───── Material shown

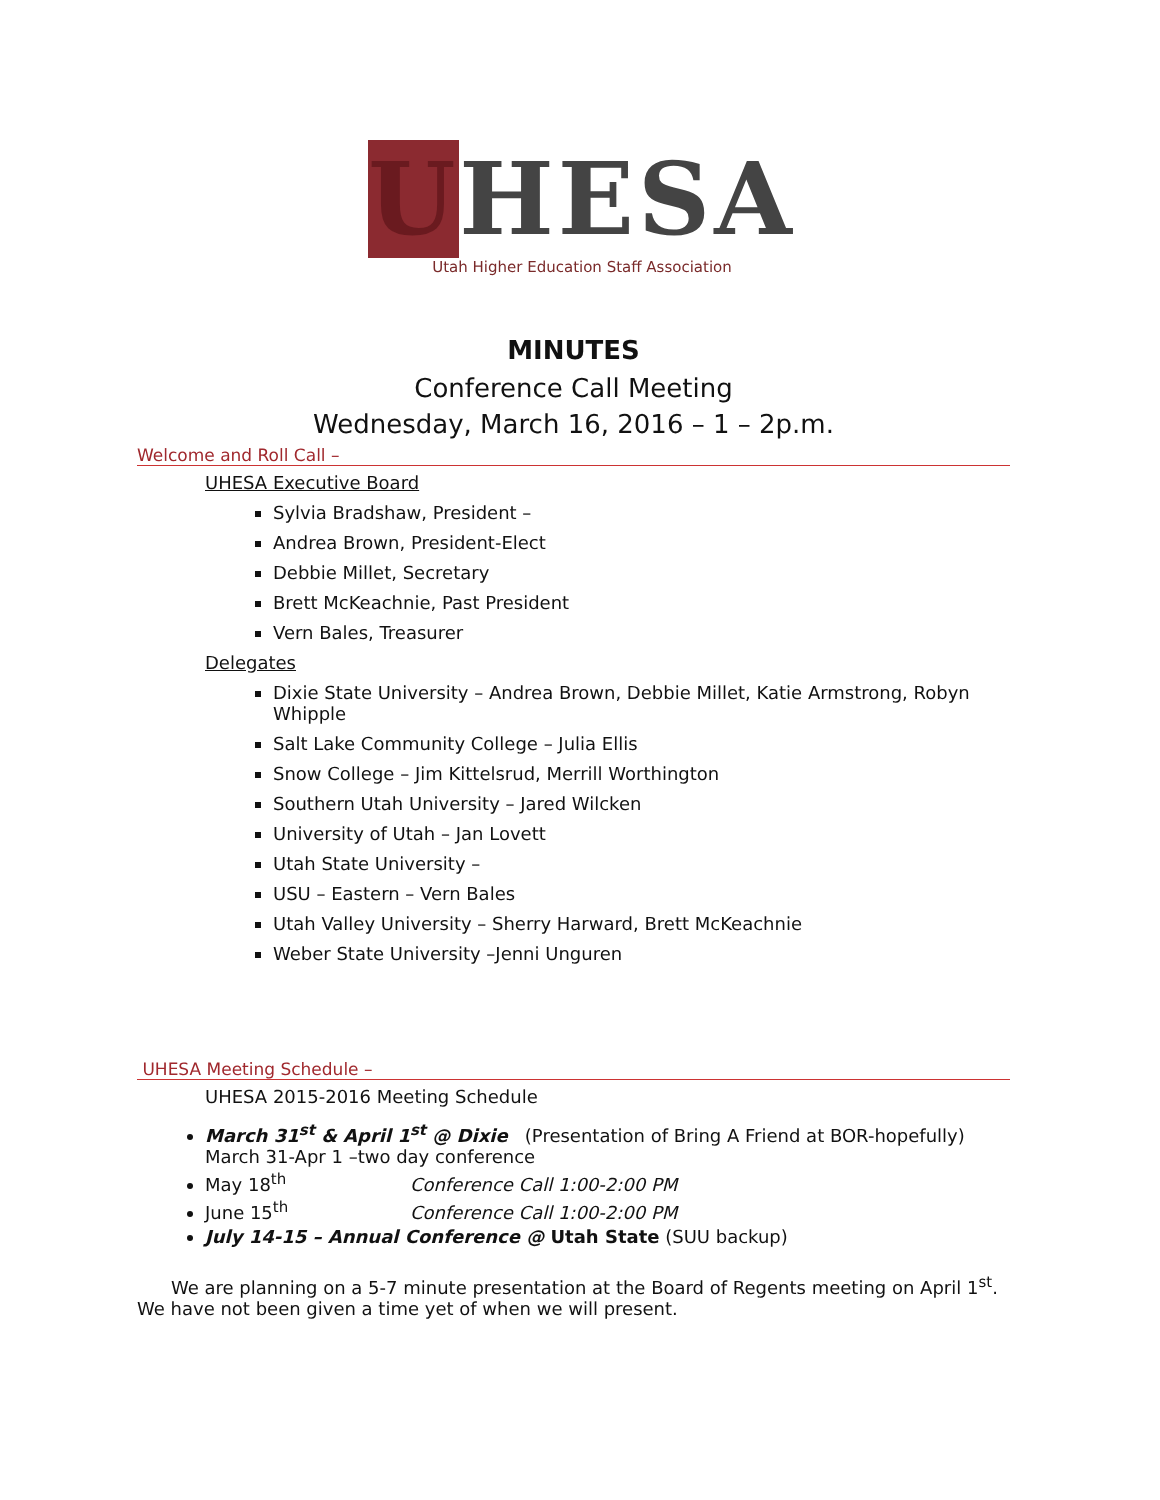UHESA
Utah Higher Education Staff Association
MINUTES
Conference Call Meeting
Wednesday, March 16, 2016 – 1 – 2p.m.
Welcome and Roll Call –
UHESA Executive Board
Sylvia Bradshaw, President –
Andrea Brown, President-Elect
Debbie Millet, Secretary
Brett McKeachnie, Past President
Vern Bales, Treasurer
Delegates
Dixie State University – Andrea Brown, Debbie Millet, Katie Armstrong, Robyn Whipple
Salt Lake Community College – Julia Ellis
Snow College – Jim Kittelsrud, Merrill Worthington
Southern Utah University – Jared Wilcken
University of Utah – Jan Lovett
Utah State University –
USU – Eastern – Vern Bales
Utah Valley University – Sherry Harward, Brett McKeachnie
Weber State University –Jenni Unguren
UHESA Meeting Schedule –
UHESA 2015-2016 Meeting Schedule
March 31<sup>st</sup> & April 1<sup>st</sup> @ Dixie (Presentation of Bring A Friend at BOR-hopefully) March 31-Apr 1 –two day conference
May 18<sup>th</sup> Conference Call 1:00-2:00 PM
June 15<sup>th</sup> Conference Call 1:00-2:00 PM
July 14-15 – Annual Conference @ Utah State (SUU backup)
We are planning on a 5-7 minute presentation at the Board of Regents meeting on April 1<sup>st</sup>. We have not been given a time yet of when we will present.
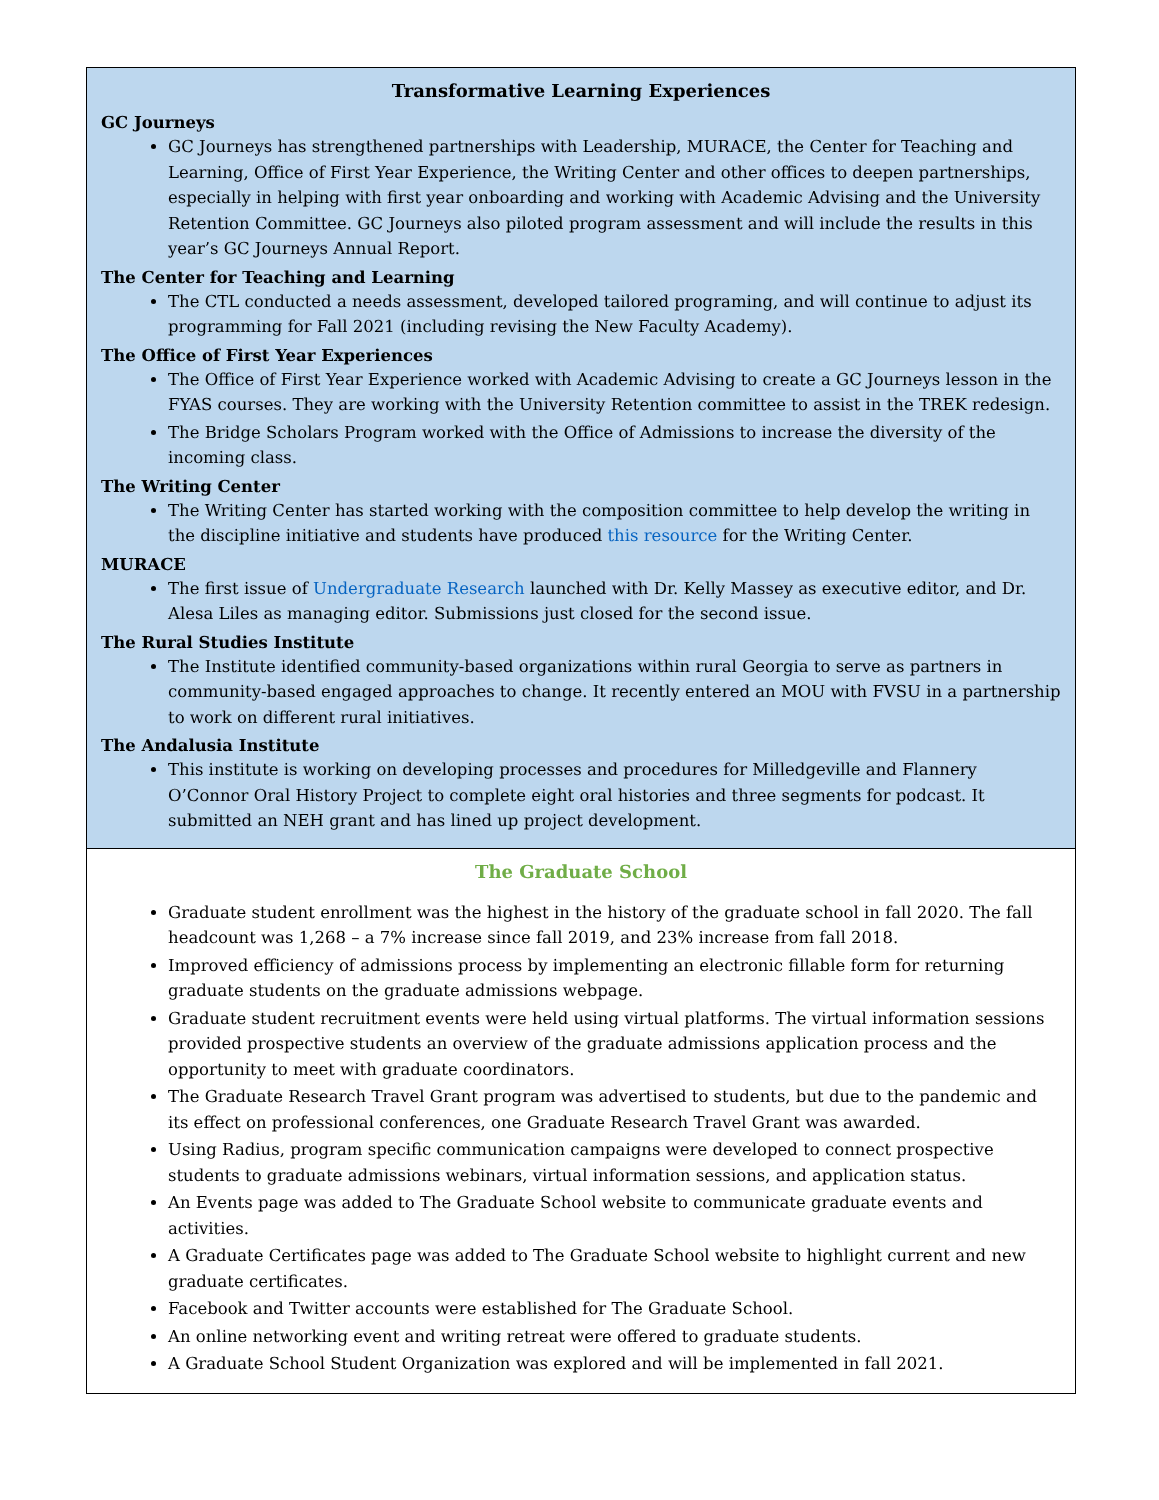Transformative Learning Experiences
GC Journeys
GC Journeys has strengthened partnerships with Leadership, MURACE, the Center for Teaching and Learning, Office of First Year Experience, the Writing Center and other offices to deepen partnerships, especially in helping with first year onboarding and working with Academic Advising and the University Retention Committee. GC Journeys also piloted program assessment and will include the results in this year’s GC Journeys Annual Report.
The Center for Teaching and Learning
The CTL conducted a needs assessment, developed tailored programing, and will continue to adjust its programming for Fall 2021 (including revising the New Faculty Academy).
The Office of First Year Experiences
The Office of First Year Experience worked with Academic Advising to create a GC Journeys lesson in the FYAS courses. They are working with the University Retention committee to assist in the TREK redesign.
The Bridge Scholars Program worked with the Office of Admissions to increase the diversity of the incoming class.
The Writing Center
The Writing Center has started working with the composition committee to help develop the writing in the discipline initiative and students have produced this resource for the Writing Center.
MURACE
The first issue of Undergraduate Research launched with Dr. Kelly Massey as executive editor, and Dr. Alesa Liles as managing editor. Submissions just closed for the second issue.
The Rural Studies Institute
The Institute identified community-based organizations within rural Georgia to serve as partners in community-based engaged approaches to change. It recently entered an MOU with FVSU in a partnership to work on different rural initiatives.
The Andalusia Institute
This institute is working on developing processes and procedures for Milledgeville and Flannery O’Connor Oral History Project to complete eight oral histories and three segments for podcast. It submitted an NEH grant and has lined up project development.
The Graduate School
Graduate student enrollment was the highest in the history of the graduate school in fall 2020. The fall headcount was 1,268 – a 7% increase since fall 2019, and 23% increase from fall 2018.
Improved efficiency of admissions process by implementing an electronic fillable form for returning graduate students on the graduate admissions webpage.
Graduate student recruitment events were held using virtual platforms. The virtual information sessions provided prospective students an overview of the graduate admissions application process and the opportunity to meet with graduate coordinators.
The Graduate Research Travel Grant program was advertised to students, but due to the pandemic and its effect on professional conferences, one Graduate Research Travel Grant was awarded.
Using Radius, program specific communication campaigns were developed to connect prospective students to graduate admissions webinars, virtual information sessions, and application status.
An Events page was added to The Graduate School website to communicate graduate events and activities.
A Graduate Certificates page was added to The Graduate School website to highlight current and new graduate certificates.
Facebook and Twitter accounts were established for The Graduate School.
An online networking event and writing retreat were offered to graduate students.
A Graduate School Student Organization was explored and will be implemented in fall 2021.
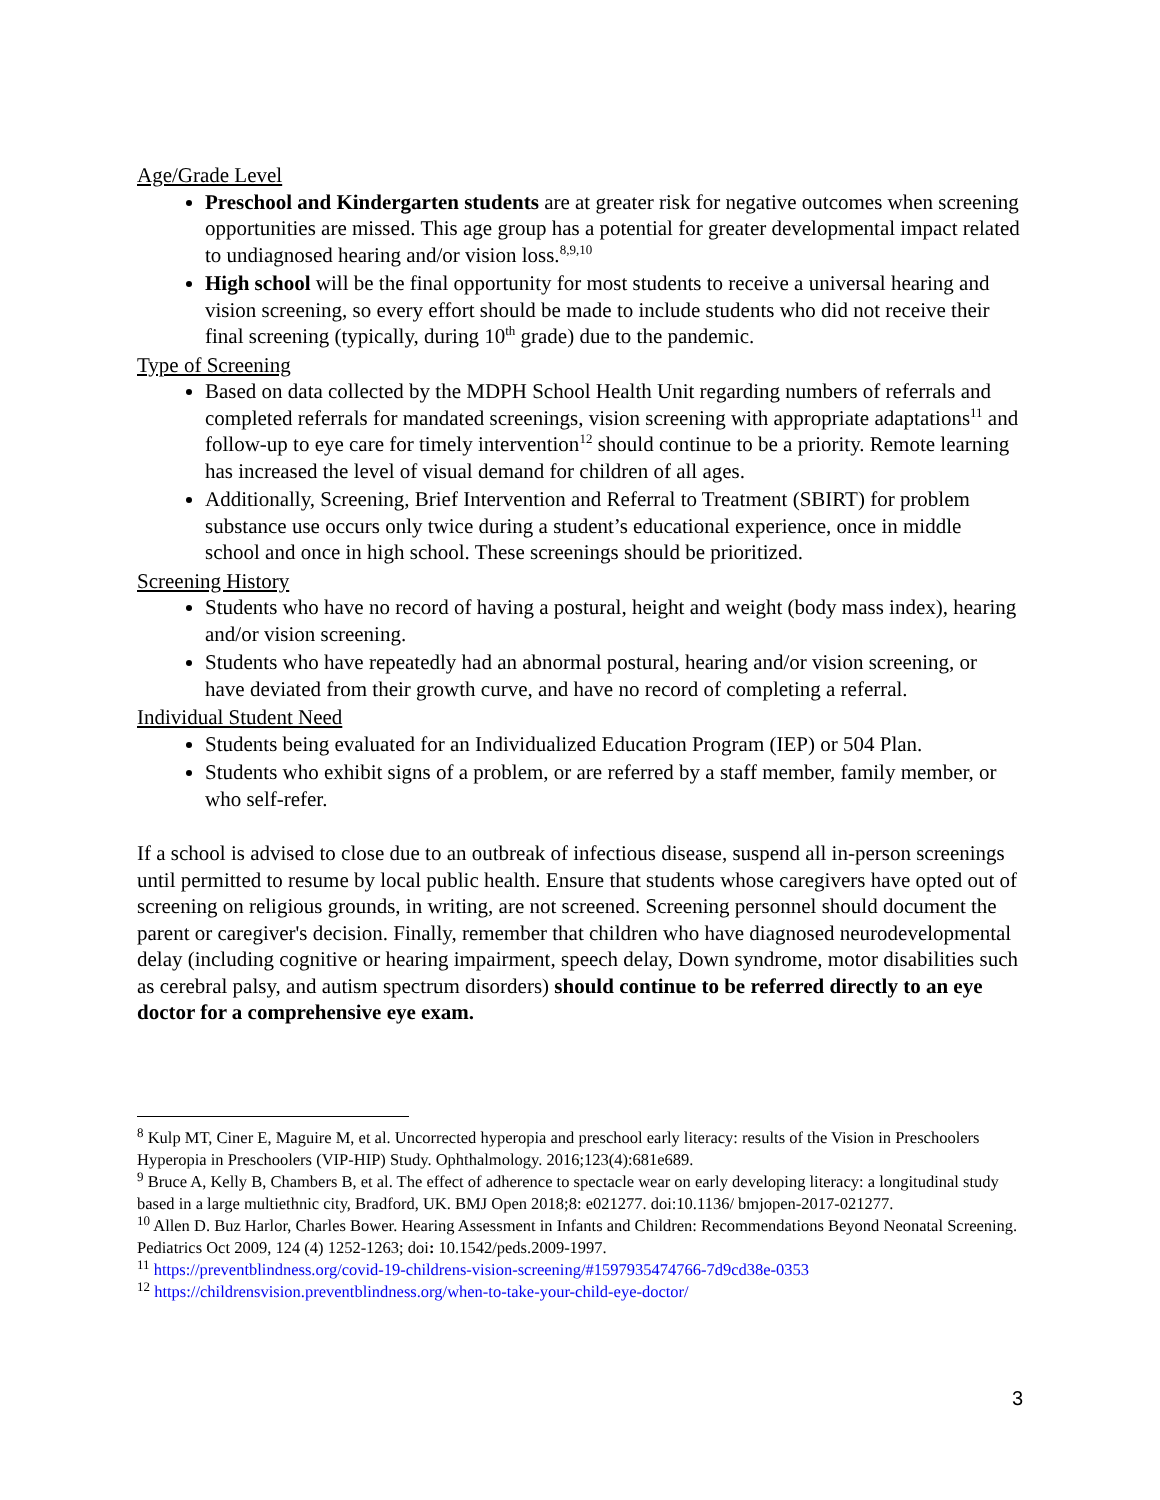Age/Grade Level
Preschool and Kindergarten students are at greater risk for negative outcomes when screening opportunities are missed. This age group has a potential for greater developmental impact related to undiagnosed hearing and/or vision loss.<sup>8,9,10</sup>
High school will be the final opportunity for most students to receive a universal hearing and vision screening, so every effort should be made to include students who did not receive their final screening (typically, during 10<sup>th</sup> grade) due to the pandemic.
Type of Screening
Based on data collected by the MDPH School Health Unit regarding numbers of referrals and completed referrals for mandated screenings, vision screening with appropriate adaptations<sup>11</sup> and follow-up to eye care for timely intervention<sup>12</sup> should continue to be a priority. Remote learning has increased the level of visual demand for children of all ages.
Additionally, Screening, Brief Intervention and Referral to Treatment (SBIRT) for problem substance use occurs only twice during a student’s educational experience, once in middle school and once in high school. These screenings should be prioritized.
Screening History
Students who have no record of having a postural, height and weight (body mass index), hearing and/or vision screening.
Students who have repeatedly had an abnormal postural, hearing and/or vision screening, or have deviated from their growth curve, and have no record of completing a referral.
Individual Student Need
Students being evaluated for an Individualized Education Program (IEP) or 504 Plan.
Students who exhibit signs of a problem, or are referred by a staff member, family member, or who self-refer.
If a school is advised to close due to an outbreak of infectious disease, suspend all in-person screenings until permitted to resume by local public health. Ensure that students whose caregivers have opted out of screening on religious grounds, in writing, are not screened. Screening personnel should document the parent or caregiver's decision. Finally, remember that children who have diagnosed neurodevelopmental delay (including cognitive or hearing impairment, speech delay, Down syndrome, motor disabilities such as cerebral palsy, and autism spectrum disorders) should continue to be referred directly to an eye doctor for a comprehensive eye exam.
<sup>8</sup> Kulp MT, Ciner E, Maguire M, et al. Uncorrected hyperopia and preschool early literacy: results of the Vision in Preschoolers Hyperopia in Preschoolers (VIP-HIP) Study. Ophthalmology. 2016;123(4):681e689.
<sup>9</sup> Bruce A, Kelly B, Chambers B, et al. The effect of adherence to spectacle wear on early developing literacy: a longitudinal study based in a large multiethnic city, Bradford, UK. BMJ Open 2018;8: e021277. doi:10.1136/ bmjopen-2017-021277.
<sup>10</sup> Allen D. Buz Harlor, Charles Bower. Hearing Assessment in Infants and Children: Recommendations Beyond Neonatal Screening. Pediatrics Oct 2009, 124 (4) 1252-1263; doi: 10.1542/peds.2009-1997.
<sup>11</sup> https://preventblindness.org/covid-19-childrens-vision-screening/#1597935474766-7d9cd38e-0353
<sup>12</sup> https://childrensvision.preventblindness.org/when-to-take-your-child-eye-doctor/
3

──────────

• Required work
Only the lines that contain the string "https" should be copied from the entries above.

• Output
<sup>11</sup> https://preventblindness.org/covid-19-childrens-vision-screening/#1597935474766-7d9cd38e-0353
<sup>12</sup> https://childrensvision.preventblindness.org/when-to-take-your-child-eye-doctor/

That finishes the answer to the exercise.